Mumbai - Tata Motors has announced a significant increase in its investment plan for its UK subsidiary, Jaguar Land Rover (JLR), by £3 billion, extending until fiscal year 2028. In an investor presentation, the company revealed that it plans to invest £18 billion from FY24 to FY28, up from the previous £15 billion.
The increased investment will be directed towards developing flexible models including internal combustion engines, hybrids, and battery electric vehicles (BEVs). This strategy aligns with Tata Motors' "reimagine" initiative, where electrification plays a central role. The majority of the investment in product development over the next four years will be focused on BEVs.
Despite the higher investment, Tata Motors aims to maintain a sustainable return on capital employed (RoCE). In FY24, RoCE was 21.3%, and it is projected to reach around 22% by FY25. The company also targets an immediate EBIT (earnings before interest and tax) of 10% by FY26, driven by new products, operational efficiency, and brand investment, compared to 8.5% in FY24.
Additionally, Tata Motors disclosed in a separate filing that JLR and China's Chery Automobile Company have signed a letter of intent to license the Freelander brand to CJLR, a 50:50 joint venture. This joint venture will focus on developing electric vehicles in China.
Under the proposed agreement, CJLR will produce an advanced lineup of electric vehicles based on Chery’s EV architecture, exclusively under the Freelander brand. The collaboration aims to leverage Chery’s strong market position in China and JLR’s heritage and design expertise.

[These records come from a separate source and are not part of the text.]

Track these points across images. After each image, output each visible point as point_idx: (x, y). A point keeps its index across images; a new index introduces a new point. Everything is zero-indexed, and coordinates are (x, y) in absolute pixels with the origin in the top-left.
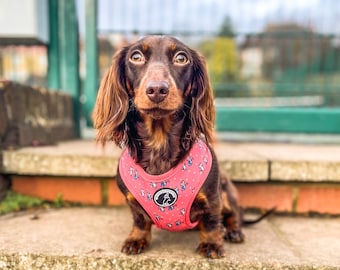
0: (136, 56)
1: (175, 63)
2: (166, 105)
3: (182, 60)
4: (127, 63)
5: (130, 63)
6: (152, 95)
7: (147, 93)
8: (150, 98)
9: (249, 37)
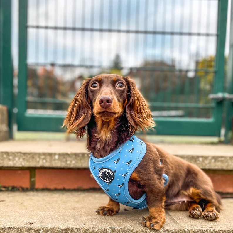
0: (94, 85)
1: (117, 88)
2: (111, 109)
3: (121, 86)
4: (88, 89)
5: (91, 89)
6: (103, 104)
7: (100, 103)
8: (101, 106)
9: (131, 69)
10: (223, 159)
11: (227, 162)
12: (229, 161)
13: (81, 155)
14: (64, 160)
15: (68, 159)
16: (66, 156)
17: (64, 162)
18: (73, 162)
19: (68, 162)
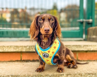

The revitalized Freelander brand will offer a range of mainstream electric vehicles initially sold in China through a dedicated network, with plans for global export in the future. These vehicles will be designed in collaboration with both Chery and JLR’s creative teams to establish a new presence in China's rapidly growing mainstream New Energy Vehicle (NEV) market.
Products will be manufactured at CJLR’s existing facility in Changshu, marking a new strategic phase for the 12-year-old joint venture. This move is expected to create new value independently from both Chery’s existing portfolio and JLR’s luxury brands.